Dataset excerpts
★ ★ ★ ★ ★ ★ ★
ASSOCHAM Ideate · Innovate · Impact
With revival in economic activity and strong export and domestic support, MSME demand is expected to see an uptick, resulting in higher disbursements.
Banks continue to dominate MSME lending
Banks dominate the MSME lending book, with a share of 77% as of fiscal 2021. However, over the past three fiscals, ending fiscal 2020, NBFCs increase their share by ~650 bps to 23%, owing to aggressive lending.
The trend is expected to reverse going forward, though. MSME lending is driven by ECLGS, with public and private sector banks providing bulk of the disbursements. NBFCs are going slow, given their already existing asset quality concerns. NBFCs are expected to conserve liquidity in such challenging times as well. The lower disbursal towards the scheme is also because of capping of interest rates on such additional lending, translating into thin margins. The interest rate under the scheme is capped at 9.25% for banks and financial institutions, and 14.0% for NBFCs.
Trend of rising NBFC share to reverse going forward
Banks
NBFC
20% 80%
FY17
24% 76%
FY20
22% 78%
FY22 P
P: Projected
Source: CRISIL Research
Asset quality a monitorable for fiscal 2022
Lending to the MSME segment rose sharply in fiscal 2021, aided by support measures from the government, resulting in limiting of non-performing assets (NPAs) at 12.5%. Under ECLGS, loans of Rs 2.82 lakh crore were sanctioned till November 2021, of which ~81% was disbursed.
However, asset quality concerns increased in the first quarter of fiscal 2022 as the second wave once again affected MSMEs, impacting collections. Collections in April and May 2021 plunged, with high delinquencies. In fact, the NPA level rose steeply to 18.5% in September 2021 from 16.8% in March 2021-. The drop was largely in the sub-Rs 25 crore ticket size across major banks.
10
★ ★ ★ ★ ★ ★ ★
_What you are asked to do_.
Look through the entries and return each line that has the word "share" in it.

_Problem solution_.
Banks dominate the MSME lending book, with a share of 77% as of fiscal 2021. However, over the past three fiscals, ending fiscal 2020, NBFCs increase their share by ~650 bps to 23%, owing to aggressive lending.
Trend of rising NBFC share to reverse going forward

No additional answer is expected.